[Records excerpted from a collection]
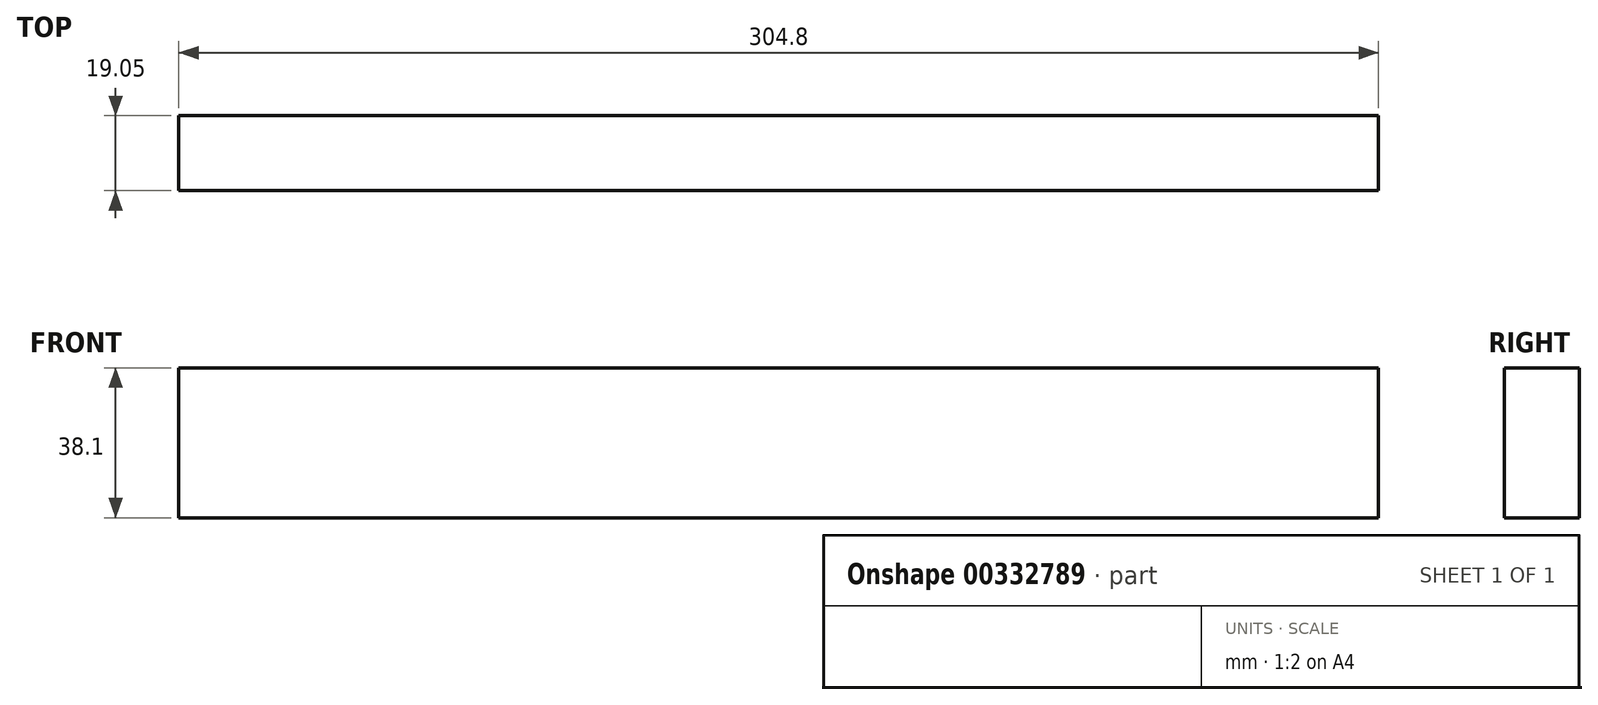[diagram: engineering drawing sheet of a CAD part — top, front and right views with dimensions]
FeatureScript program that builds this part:
annotation { "Feature Type Name" : "Feature", "Feature Type Description" : "" }
export const myFeature = defineFeature(function(context is Context, id is Id, definition is map)
    precondition{}
    {
        {
            var Q0;
            Q0=qCreatedBy(makeId("Front.planeOp"),FACE);
            var sketch = newSketch(context, id + "F0", { "sketchPlane" : qUnion([Q0])});
            skLineSegment(sketch, "E0.bottom", {"start": v(152.4, 19.05) * mm, "end": v(-152.4, 19.05) * mm});
            skLineSegment(sketch, "E0.top", {"start": v(152.4, -19.05) * mm, "end": v(-152.4, -19.05) * mm});
            skLineSegment(sketch, "E0.left", {"start": v(152.4, 19.05) * mm, "end": v(152.4, -19.05) * mm});
            skLineSegment(sketch, "E0.right", {"start": v(-152.4, 19.05) * mm, "end": v(-152.4, -19.05) * mm});
            skPoint(sketch, "E0.middle", {"position": v(0, 0) * mm});
            skSolve(sketch);
        }
        {
            var Q0;
            Q0=makeQuery(id+"F0.imprint","IMPRINT",FACE,{"disambiguationData":[TD([[makeQuery(id+"F0.imprint","IMPRINT",EDGE,{"derivedFrom":sQuery(id+"F0.wireOp",EDGE,"E0.bottom")}),1.0]])]});
            extrude(context, id + "F1", {"entities" : qUnion([Q0]), "depth" : 19.05 * mm});
        }
    });
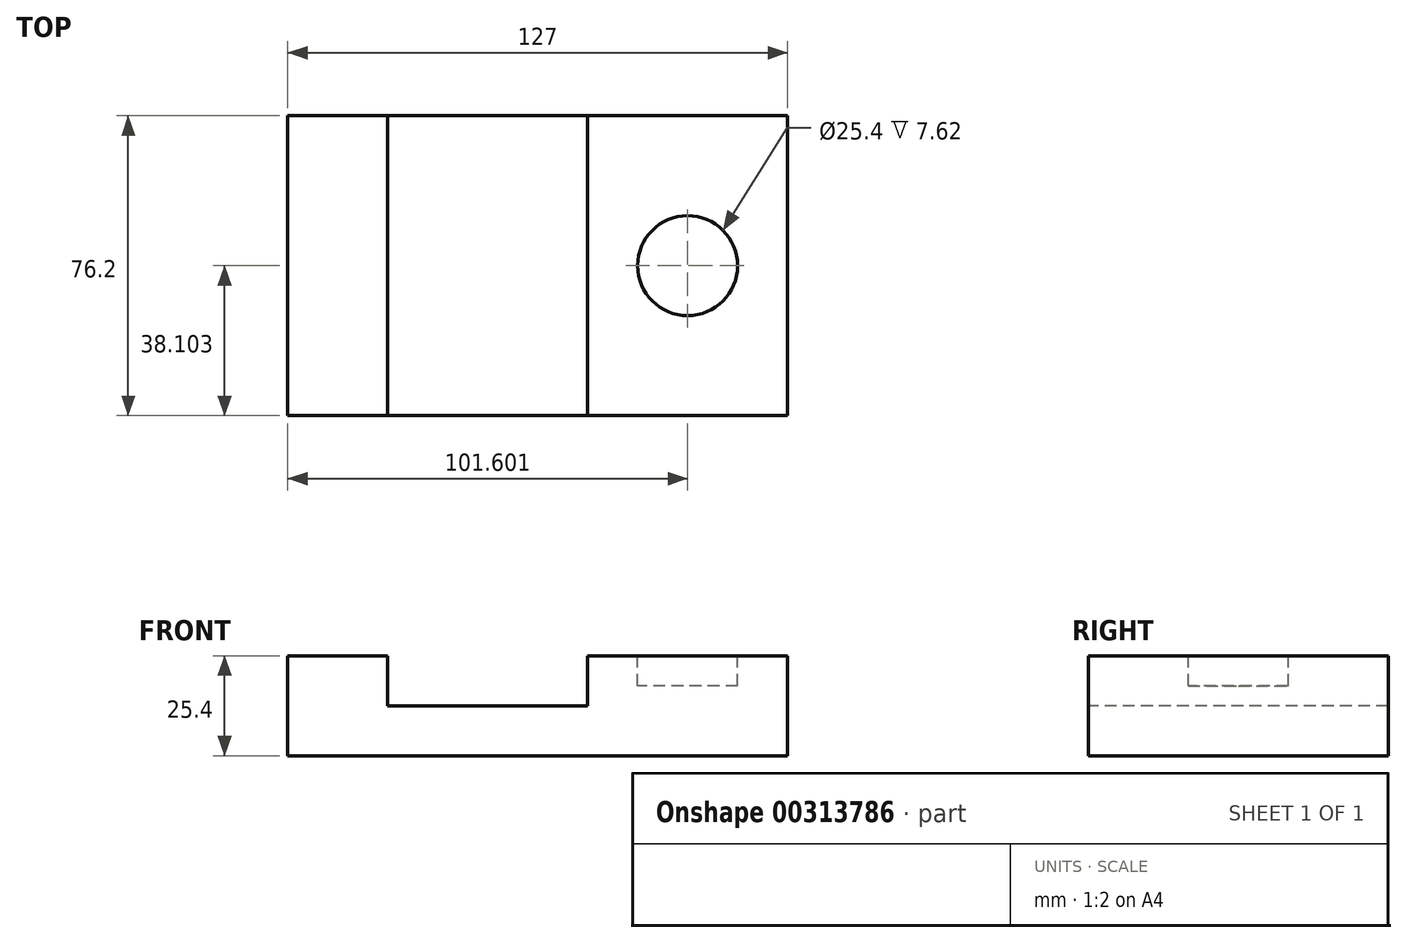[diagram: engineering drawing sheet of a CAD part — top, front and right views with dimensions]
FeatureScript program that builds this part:
annotation { "Feature Type Name" : "Feature", "Feature Type Description" : "" }
export const myFeature = defineFeature(function(context is Context, id is Id, definition is map)
    precondition{}
    {
        {
            var Q0;
            Q0=qCreatedBy(makeId("Top.planeOp"),FACE);
            var sketch = newSketch(context, id + "F0", { "sketchPlane" : qUnion([Q0])});
            skLineSegment(sketch, "E0.bottom", {"start": v(-59.04, 47.86) * mm, "end": v(67.96, 47.86) * mm});
            skLineSegment(sketch, "E0.top", {"start": v(-59.04, -28.34) * mm, "end": v(67.96, -28.34) * mm});
            skLineSegment(sketch, "E0.left", {"start": v(-59.04, 47.86) * mm, "end": v(-59.04, -28.34) * mm});
            skLineSegment(sketch, "E0.right", {"start": v(67.96, 47.86) * mm, "end": v(67.96, -28.34) * mm});
            skSolve(sketch);
        }
        {
            var Q0;
            Q0=makeQuery(id+"F0.imprint","IMPRINT",FACE,{"disambiguationData":[TD([[makeQuery(id+"F0.imprint","IMPRINT",EDGE,{"derivedFrom":sQuery(id+"F0.wireOp",EDGE,"E0.bottom")}),-1.0]])]});
            extrude(context, id + "F1", {"entities" : qUnion([Q0]), "depth" : 25.4 * mm});
        }
        {
            var Q0;
            Q0=makeQuery(id+"F1.opExtrude","CAP_FACE",FACE,{"disambiguationData":[OSD([sQuery(id+"F0.wireOp",EDGE,"E0.bottom"),sQuery(id+"F0.wireOp",EDGE,"E0.top"),sQuery(id+"F0.wireOp",EDGE,"E0.left"),sQuery(id+"F0.wireOp",EDGE,"E0.right")])],"isStart":false});
            var sketch = newSketch(context, id + "F2", { "sketchPlane" : qUnion([Q0])});
            skLineSegment(sketch, "E1.bottom", {"start": v(-59.04, 47.86) * mm, "end": v(-33.64, 47.86) * mm});
            skLineSegment(sketch, "E1.top", {"start": v(-59.04, -28.34) * mm, "end": v(-33.64, -28.34) * mm});
            skLineSegment(sketch, "E1.left", {"start": v(-59.04, 47.86) * mm, "end": v(-59.04, -28.34) * mm});
            skLineSegment(sketch, "E1.right", {"start": v(-33.64, 47.86) * mm, "end": v(-33.64, -28.34) * mm});
            skLineSegment(sketch, "E2.bottom", {"start": v(17.16, 47.86) * mm, "end": v(-33.64, 47.86) * mm});
            skLineSegment(sketch, "E2.top", {"start": v(17.16, -28.34) * mm, "end": v(-33.64, -28.34) * mm});
            skLineSegment(sketch, "E2.left", {"start": v(17.16, 47.86) * mm, "end": v(17.16, -28.34) * mm});
            skLineSegment(sketch, "E3.bottom", {"start": v(17.16, 47.86) * mm, "end": v(67.96, 47.86) * mm});
            skLineSegment(sketch, "E3.top", {"start": v(17.16, -28.34) * mm, "end": v(67.96, -28.34) * mm});
            skLineSegment(sketch, "E3.right", {"start": v(67.96, 47.86) * mm, "end": v(67.96, -28.34) * mm});
            skSolve(sketch);
        }
        {
            var Q0;
            Q0=makeQuery(id+"F2.imprint","IMPRINT",FACE,{"disambiguationData":[TD([[makeQuery(id+"F2.imprint","IMPRINT",EDGE,{"derivedFrom":sQuery(id+"F2.wireOp",EDGE,"E2.bottom")}),-1.0]])]});
            extrude(context, id + "F3", {"entities" : qUnion([Q0]), "operationType" : NewBodyOperationType.REMOVE, "oppositeDirection" : true, "depth" : 12.7 * mm});
        }
        {
            var Q0;
            {var subQ0=sQuery(id+"F0.wireOp",EDGE,"E0.bottom");var subQ1=sQuery(id+"F0.wireOp",EDGE,"E0.right");var subQ2=sQuery(id+"F0.wireOp",EDGE,"E0.top");Q0=makeQuery(id+"F3.boolean.opBoolean","SPLIT",FACE,{"disambiguationData":[TD([makeQuery(id+"F1.opExtrude","SWEPT_FACE",FACE,{"disambiguationData":[OSD([subQ1])]})])],"derivedFrom":makeQuery(id+"F1.opExtrude","CAP_FACE",FACE,{"disambiguationData":[OSD([subQ0,subQ2,sQuery(id+"F0.wireOp",EDGE,"E0.left"),subQ1])],"isStart":false})});}
            var sketch = newSketch(context, id + "F4", { "sketchPlane" : qUnion([Q0])});
            skCircle(sketch, "E4", {"center": v(42.56, 9.76) * mm, "radius": 12.7 * mm});
            skPoint(sketch, "E4.centerSnap0", {"position": v(17.16, 9.76) * mm});
            skSolve(sketch);
        }
        {
            var Q0;
            Q0=makeQuery(id+"F4.imprint","IMPRINT",FACE,{"disambiguationData":[TD([[makeQuery(id+"F4.imprint","IMPRINT",EDGE,{"derivedFrom":sQuery(id+"F4.wireOp",EDGE,"E4")}),1.0]])]});
            extrude(context, id + "F5", {"entities" : qUnion([Q0]), "operationType" : NewBodyOperationType.REMOVE, "oppositeDirection" : true, "depth" : 7.62 * mm});
        }
    });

• **REQUIRED WORK**
Please copy out each line of the records above that contains the string "newSketch".

• **RESPONSE TO THIS TASK**
            var sketch = newSketch(context, id + "F0", { "sketchPlane" : qUnion([Q0])});
            var sketch = newSketch(context, id + "F0", { "sketchPlane" : qUnion([Q0])});
            var sketch = newSketch(context, id + "F2", { "sketchPlane" : qUnion([Q0])});
            var sketch = newSketch(context, id + "F4", { "sketchPlane" : qUnion([Q0])});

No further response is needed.